══ Document excerpt
So good, then, to hear the oleaginous Francis Maude - a man who looks like an owner of a provincial budget furniture warehouse - so enraged about “intimidation”! How gratifying to hear tirades against those holding the Scottish economy to ransom. Except, somehow both unbelievably and predictably, it is Unite who is supposed to have been intimidating Ratcliffe, and its “intransigence” responsible for bringing Grangemouth to the brink.

More flagrant nonsense would be difficult to imagine. The “intimidation” of the beleaguered billionaire owner of the largest private company in Britain seems to boil down to a small protest, with a clutch of pickets, the so-called’ leverage team’, turning up at the house of one of his managers with a giant inflatable rat. We are not exactly talking Godfather-type antics here. We may assume that, given that he cowed the mighty demon that is the Grangemouth Unite branch, Ratcliffe was not himself intimidated by this small, peaceful protest.

The Tories - goaded on by the Murdoch press and their new election guru, sociopathic lobbyist Lynton Crosby - have decided that all this amounts to a campaign of intimidation by the unions, into which there must be an inquiry. Playing his usual role of pretending to moderate the Tories’ ‘excesses’, Nick Clegg has ensured that blacklisting will also be on the agenda. How hollow a gesture this is can be measured in the fact that the chair of the inquiry is to be Bruce Carr QC, who has lived a rich and profitable life representing employers against trade unions.1

Those of us further left than Frances O’Grady might wonder, in fact, whether things might have turned out better if there had been some serious intimidation on the union side. With a boss as venal as Ratcliffe threatening the livelihoods of thousands, only a hypocrite could rule out a proportionate response from angry workers. On some occasions in history where laws concerning unions were highly restrictive, it has been for fear of workers combining to do something worse; in the days of embryonic industrial action, a more common tactic than the withdrawal of labour was razing factory buildings to the ground. That is intimidation.

Real target

In this case, however, it is scarcely believable that the unions are the real target. We are not talking Maggie versus the miners here. The industrial organisations of the working class are battered and cowed. If you discount the two big union days of action in recent years, strike action has barely risen since the start of the crisis and the latest onslaught on living standards. If Francis Maude - who is so successfully battering the Public and Commercial Services union in his spare time - is genuinely frightened of the unions, then he needs to be committed.

The exercise is even more shabby, more cynical than that. It is purely an electoral calculation. The Times and the Tories have woven the Grangemouth affair expertly into trifling and manifestly untrue allegations of electoral impropriety in Falkirk with the sole purpose of doing over ‘Red’ Ed Miliband. David Cameron has used this latest farrago to accuse Miliband of - wait for it - “behaving like the mayor of a Sicilian town towards the mafia”. (So mafia-like of Unite to make Jim Ratcliffe an offer he was perfectly well able to refuse!)
════
══ Dataset excerpts
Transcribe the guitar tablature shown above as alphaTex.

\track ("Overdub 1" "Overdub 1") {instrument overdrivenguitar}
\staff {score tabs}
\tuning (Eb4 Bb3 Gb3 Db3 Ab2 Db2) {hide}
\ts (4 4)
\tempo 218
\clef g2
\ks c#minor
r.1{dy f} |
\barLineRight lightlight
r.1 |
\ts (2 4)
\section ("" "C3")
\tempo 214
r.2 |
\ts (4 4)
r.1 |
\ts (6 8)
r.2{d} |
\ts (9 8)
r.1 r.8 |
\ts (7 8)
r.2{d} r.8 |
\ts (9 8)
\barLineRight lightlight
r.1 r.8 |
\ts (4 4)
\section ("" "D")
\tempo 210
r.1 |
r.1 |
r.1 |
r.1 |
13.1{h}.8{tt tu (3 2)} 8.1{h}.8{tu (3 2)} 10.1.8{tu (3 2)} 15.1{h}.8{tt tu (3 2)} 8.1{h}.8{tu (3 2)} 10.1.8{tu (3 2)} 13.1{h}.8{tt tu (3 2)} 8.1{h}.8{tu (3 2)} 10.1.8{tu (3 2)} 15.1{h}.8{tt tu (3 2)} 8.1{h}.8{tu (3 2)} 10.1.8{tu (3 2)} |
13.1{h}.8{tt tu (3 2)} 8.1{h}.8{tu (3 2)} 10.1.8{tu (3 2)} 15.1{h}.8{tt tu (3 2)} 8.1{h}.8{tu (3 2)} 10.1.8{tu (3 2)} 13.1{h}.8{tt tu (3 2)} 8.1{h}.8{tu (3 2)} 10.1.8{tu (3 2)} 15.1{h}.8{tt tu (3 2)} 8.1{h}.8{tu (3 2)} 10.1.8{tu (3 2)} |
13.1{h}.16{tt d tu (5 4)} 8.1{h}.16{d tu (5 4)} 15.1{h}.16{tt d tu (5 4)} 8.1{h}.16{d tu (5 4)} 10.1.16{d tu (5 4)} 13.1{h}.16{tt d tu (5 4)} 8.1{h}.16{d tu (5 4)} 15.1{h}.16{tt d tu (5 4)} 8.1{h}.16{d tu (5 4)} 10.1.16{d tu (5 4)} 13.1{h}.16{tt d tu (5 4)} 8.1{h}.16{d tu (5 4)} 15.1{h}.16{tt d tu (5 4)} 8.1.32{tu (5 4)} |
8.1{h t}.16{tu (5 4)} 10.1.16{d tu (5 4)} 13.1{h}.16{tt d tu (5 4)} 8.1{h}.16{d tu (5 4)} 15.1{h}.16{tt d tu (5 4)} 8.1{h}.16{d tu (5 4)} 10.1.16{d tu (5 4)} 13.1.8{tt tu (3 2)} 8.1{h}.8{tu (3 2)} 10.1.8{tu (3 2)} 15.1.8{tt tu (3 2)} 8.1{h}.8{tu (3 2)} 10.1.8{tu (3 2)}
════
» Written task 1
For each statement (a), (b) and (c), say whether it agrees with the piece on the Grangemouth dispute, answering yes or no and quoting the deciding words from it. (a) The chair of the inquiry is to be Bruce Carr QC. (b) The pickets took a giant inflatable rat to Ratcliffe's own house. (c) Strike action has risen sharply since the start of the crisis.
» Written task 2
Extend the piece on the Grangemouth dispute from the point where it stops.
The records that accompany this page come from another source.

» Expected answer 1
(a) Yes: "the chair of the inquiry is to be Bruce Carr QC"
(b) No: "turning up at the house of one of his managers with a giant inflatable rat"
(c) No: "strike action has barely risen since the start of the crisis"

» Expected answer 2
It is possible that poll ratings have them rattled. Labour does enjoy a 10-point or so lead over the Tories (one poll puts the Liberal Democrats in fourth place, behind Ukip, and this writer must confess a morbid excitement at the possibility that the creature Clegg will be turfed out by the students who make up a not insignificant whack of his constituents.)2

These are hardly in themselves bad ratings in the middle of a term of government, if historical precedent is anything to go by. No opposition party has, in living memory, ever won without a dramatically better rating at this point in the parliament. The trouble is that neither has any party ever won with an increased majority. The Tories, last time out, did not even get a majority. We are into unknown territory; and Ukip stubbornly continues to make inroads into the Tories’ core vote. If this were to be a close-run thing, a handful of seats lost through the intervention of the Ukip could matter.

All the more important, then, to go hard after Labour. How better to bring the die-hard Thatcherites of Ukip’s core support back into the Tory fold than to rustle up an imaginary winter of discontent? Exposing the shadowy union boss behind the Labour leader is a banker for Tory strategists, even if it does not appear to be working just now. It is a cliché of character assassination, and every utterly manufactured scandal involving those same shadowy union officials makes it stick a little more.

Outside the direct electoral interests of the Tories, there is, of course, the unending bourgeois campaign to finally and irrevocably deLabourise Labour - transform it into an unproblematically bourgeois social-liberal party on the model of the US Democrats. Quite apart from backing the Tories, this is the game that has been played by The Times and the like: the completion of Blair’s project, the severing of the union link and the departure of the organised working class from electoral politics, save as a tame appendage.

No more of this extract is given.